Did I Tell You I Cook?

We are hosting the family Thanksgiving Day extravaganza this year.  It rotates through the three females of the eight siblings , all but one living in the same county.  Our 91 yo matriarch will be the Grand Marshal.  We divide the work up.  We, the family, divide the work.  Wife ( she told me she prefers anonymity) will provide home, tables and chairs, dishes, linen, and silver, drinks( except for the wine), music, turkey, stuffing, potatoes, gravy, green bean casserole, pumpkin cheesecake, and assorted accessories for the expected 25 attendees, all with big smiles and bigger appetites.   Sisters bring salad, wine, cranberries, chargers and decorations for the tables.  Brothers get to bring beer if they want,children, and the TV football schedule.  Did I tell you I  cook?  Yes I “get” to do the shopping, do the turkeys, stuffing, and gravy, peel the potatoes, and open the French fried onions for the green been cass.   I really do enjoy it, though my enjoyment would increase if wife did not threaten me with bodily harm if I ” mess” with the traditional, tried and true family recipes.

See, I am an experimenter in the kitchen.  Here’s the story.  My earliest cooking experiences came during high school when my mother was hospitalized for heart surgery, a long stay, even longer convalescence.  My sister, two years my senior,  was away ( Indiana) in college. My Dad and I shared kitchen duty in NJ. He contributed what he remembered of his Polish immigrant mother’s cooking (Brooklyn), and I tried to imitate to the best of my minimal ability the dishes my mother and her mother made, Midwestern farm fare.  It was an interesting combo, but satisfying.  We had many well meaning neighbors.  But both Dad and I got tired of the ” just throw it in the oven for 45 min.” casseroles delivered every day or two, often discovered on the back stoop when I came home from my after school job.  So, weedays, I would fare for myself, as my father would stay down in Philadelphia, near the hospital, weekends we shared the duty, at home.

Phase two in my culinary arts self education,  was college, after a freshman year of prepaid, mandatory college dining hall food, I began to share some meals with a few friends in our rudimentery frat house kitchen, again, “interesting” but filling.  We shared shopping duty, costs, kitchen efforts, and ideas about how to keep it tasty, fast, and cheap.   It worked for us in our northern New England men-only college.  We got mixed reviews from our non-cooking buddies and the occasional female weekend guest.
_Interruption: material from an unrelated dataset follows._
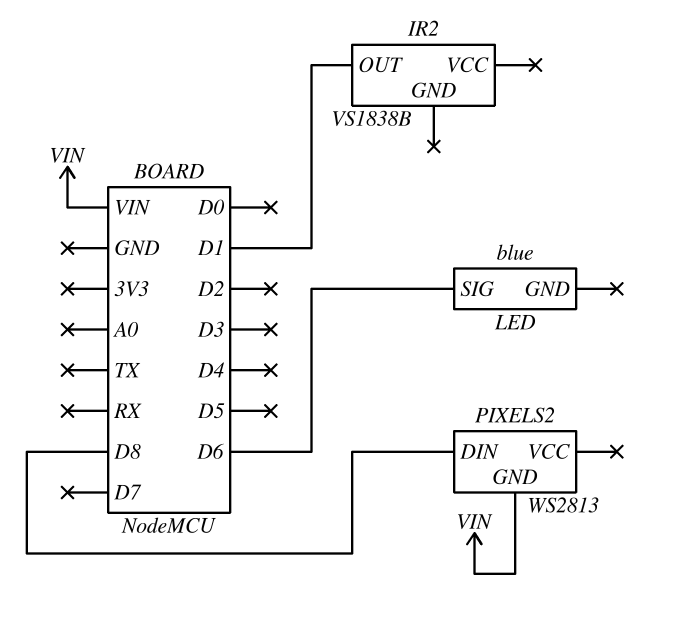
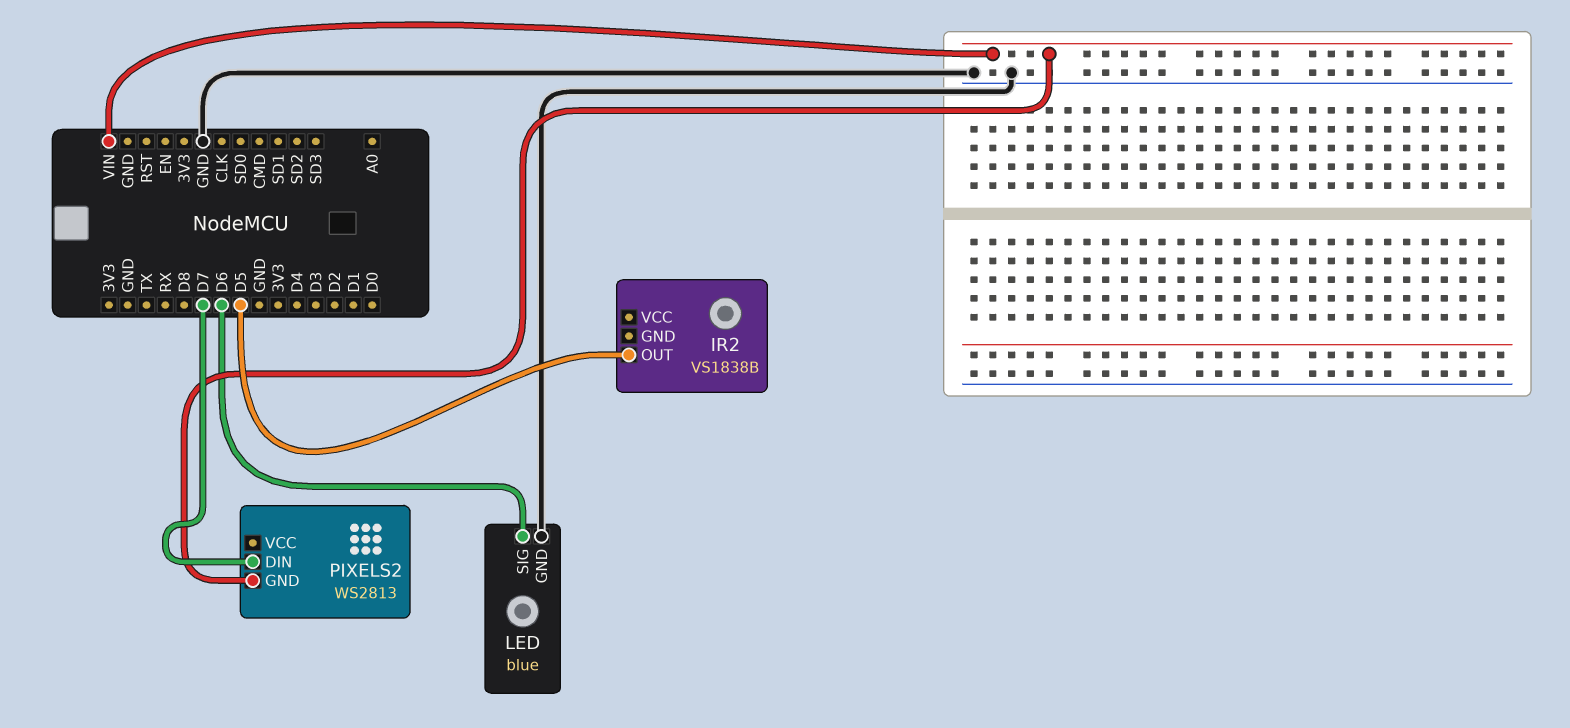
IR2 pin OUT: D1 -> D5
LED pin GND: none -> GND
PIXELS2 pin DIN: D8 -> D7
Phase Three.  Medical school, internship, residencies interrupted my “training “for ten years.  But, in my first years of practice, with a growing family in the Berkshire Hills of MA, new incentives to my continuing education arose.  Wife 1.0 suddenly updated herself to Wife 2.0, forbearing meat, and we started our own little homestead with large gardens, composting, wood heat, the whole thing.  Or at least as close as the free time left over from an 80+hour work week would allow.  We loved it, our three children thrived. BUT, I was not a vegetarian, was not about to become one, and we decided to let the children decide about it when they were older.  If I wanted meat, including seafood, and wanted the kids to have it, I could darn well cook it myself.  Thus the expansion into the world of international cuisine ( beyond the Polish/Midwest American starting point) began.  I had three hungry judges( at times they felt themselves subjects) who were surprisingly open to new tastes.  What could be better, a big country kitchen, a profusion of fresh, home canned, or home frozen produce, and a good meat/seafood market owned by a family of grateful patients.  Wife 2.0 had made herself into a good baker whole grains used in large quantities.  I learned after a while that I could combine some of her vegetarian dishes with my omnivorous style to make meals all could enjoy, and probably a healthier diet, too.  More imaginative use of dairy products, including cheese, whole grains, and legumes resulted.  Voila, everybody happy.  At least with the food.  Other influences caused Wife 2.0 and I to split up.

Begin Phase Four.  After a period of trying to “homestead” on my own, I moved to a lakeside bachelor retreat that the kids and I used as a party palace on weekends.  The situation spurred me to greater efforts at providing even more special experiences, including food, during the shorter and more infrequent times we got together.  They were soon off to college in different states, but a new opportunity to show off my increasing skills in the kitchen arrived…girlfriends.  (About this time my friends began to say that I would someone a great wife, ha ha.)

I have skipped a few phases, but this post has gone on too long. It is a long way around to why I call myself an experimenter. Never satisfied with a recipe, either borrowed or invented, I add or change ingredients, seasoning, cooking method, etc.  I am often asked to make something again and again, but find it difficult to comply completely, feeling a certain change might improve the result.  Wife ( present and forever) has remarked that I should write things down more often so that  a sauce or dish would turn out ” the same as the last time.”

That is why I am under orders: Don’t mess with the turkeys, stuffing, gravy, etc. , no surprises whether they taste fine or not!